5 - Réorienter la recherche pour permettre à l’élevage de mettre en œuvre, en particulier en matière de bien-être animal, la réduction de notre dépendance aux énergies fossiles et la lutte contre le changement climatique. « La sélection génétique, quelles que soient les modalités de sa réalisation, ne doit pas avoir pour effet de réduire le bien-être des animaux ou de diminuer leur aptitude au bien-être ».
6 - Rendre accessible et mobiliser la formation tout au long de la vie
7 - Empêcher l’importation de viande qui ne respecte pas le bien-être animal
8 - Responsabiliser les consommateurs et répondre à leurs attentes.
Le CESE suggère de renforcer la prise en compte du bien-être animal dans la conditionnalité des aides sur la base d’un niveau de normes minimales plus exigeantes en la matière, fixé au niveau européen, avec même la suppression des subventions aux exploitations qui ne respectent pas ces normes. Et parallèlement de reconnaître financièrement le respect d’un niveau de bien-être animal supérieur aux standards européens, notamment pour la prairie ou l’accès au plein-air pour les porcs ou les volailles.
A partir de la page 68, l’avis du CESE est commenté par les différents groupes qui composent cette instance.
Du côté du ministère
Attendue depuis des mois, la stratégie pour la protection et l’amélioration du bien-être animal a été présentée le 28 janvier, par le ministre de l’agriculture, Didier Guillaume. Le plan gouvernemental, qui vise à fois les animaux d’élevage et de compagnie, comprend deux mesures phares déjà évoquées dans le passé : l’interdiction de la castration à vif des porcelets et l’interdiction du broyage des poussins à partir de la fin 2021.

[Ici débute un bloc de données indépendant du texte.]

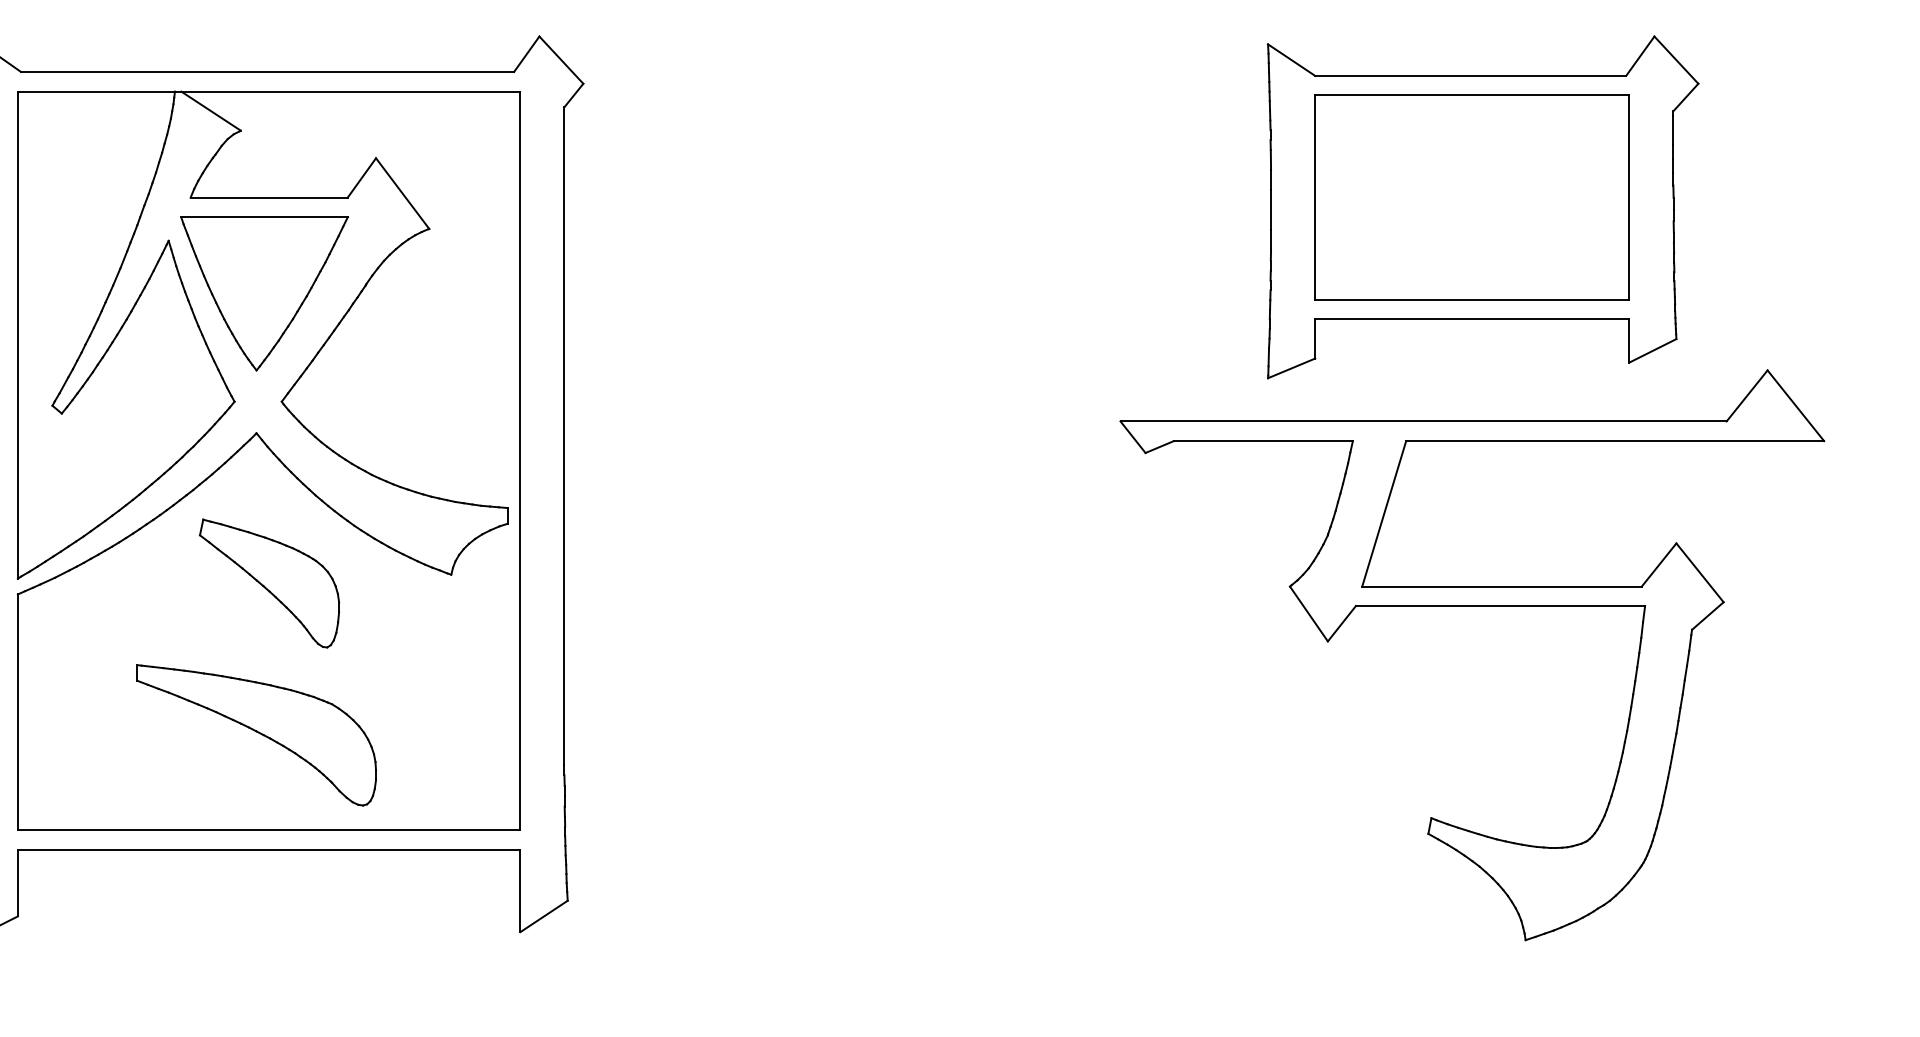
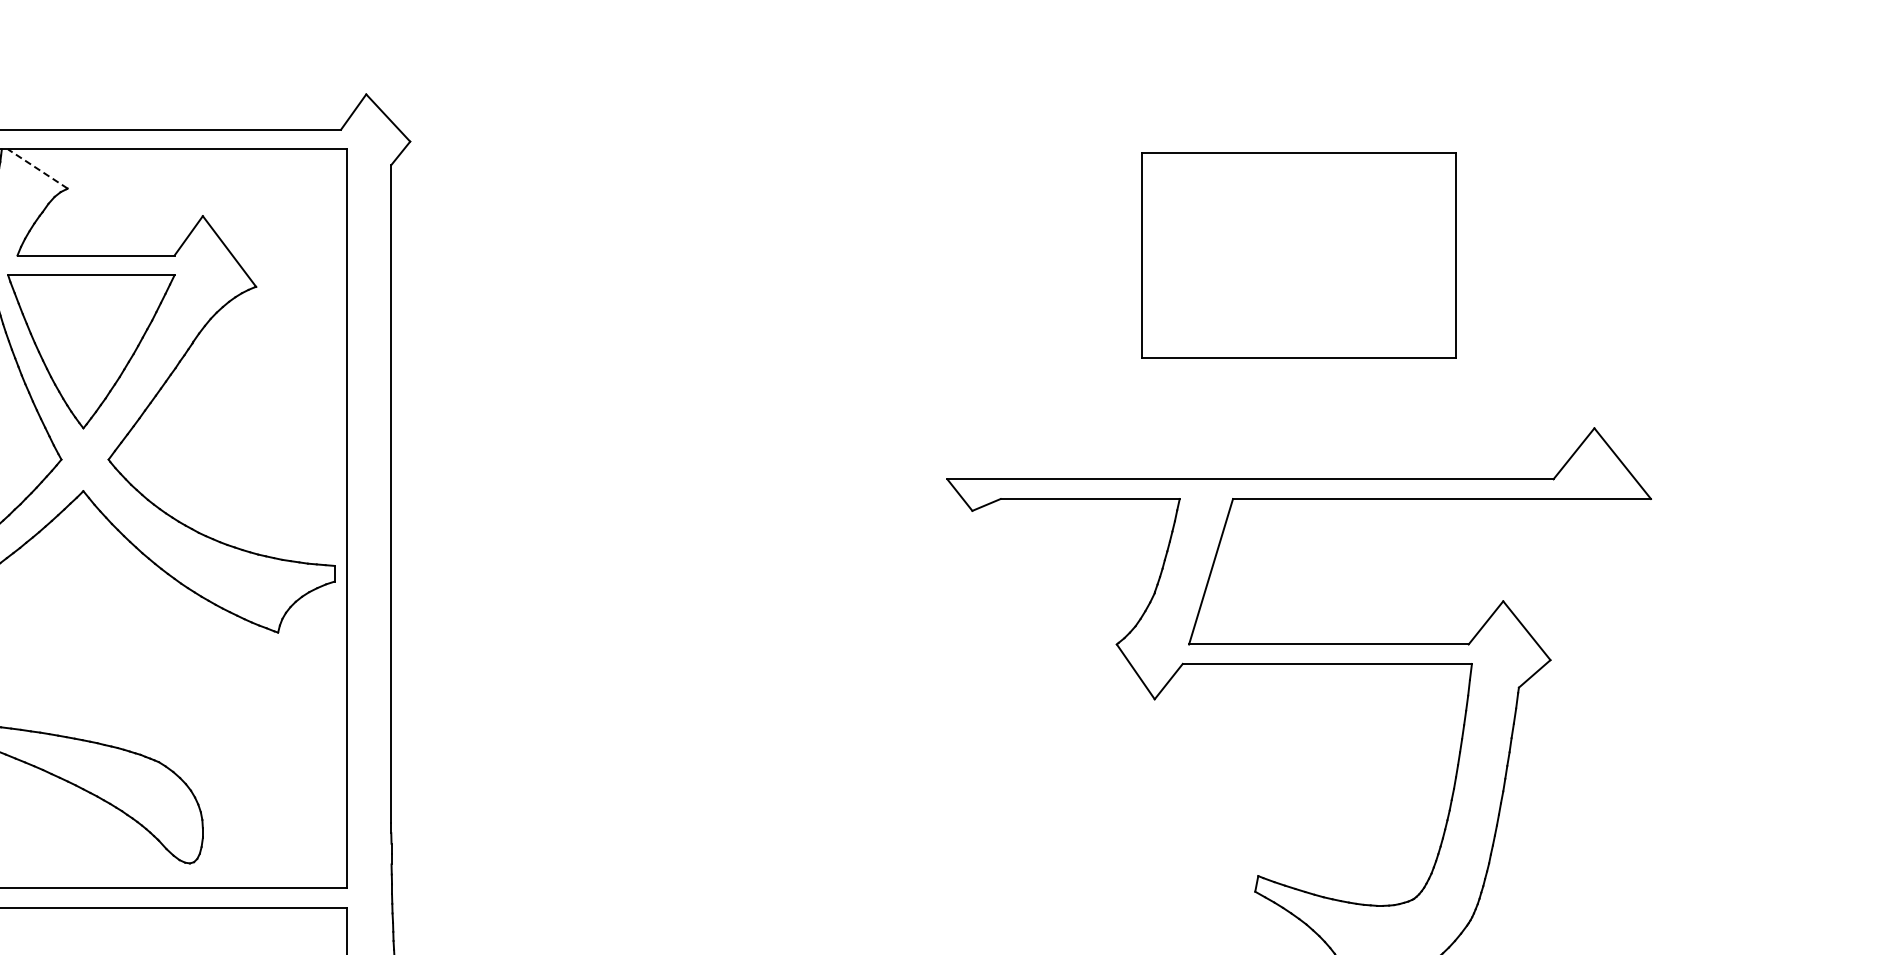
line: (211, 111) -> (38, 169), solid -> dashed
part: (1483, 207) -> (1310, 265), removed
part: (269, 583) -> (96, 641), removed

Plus globalement, un décret sera prochainement présenté au conseil d’État, pour aller vers l’interdiction de toute pratique douloureuse en élevage et pouvoir imposer un référent bien-être animal dans chaque élevage.
Les conditions de transport seront également renforcées. Des textes réglementaires seront pris au 1er semestre pour pouvoir augmenter les contrôles sur les transports de longue durée, en habilitant les vétérinaires privés. L’objectif est d’assurer 5% de contrôles au chargement des animaux. Les sanctions seront élargies, en cas de non-respect de la réglementation.
Enfin, des mesures sont prises pour lutter contre l’abandon des animaux de compagnie. Un texte réglementaire sanctionnera très prochainement l’absence d’identification des chats, au même titre que pour les chiens. Afin de prévenir les achats impulsifs, la vente d’animaux sera interdite dans les véhicules ; la vente dans les foires et expositions ne sera possible qu’en présence d’un vétérinaire.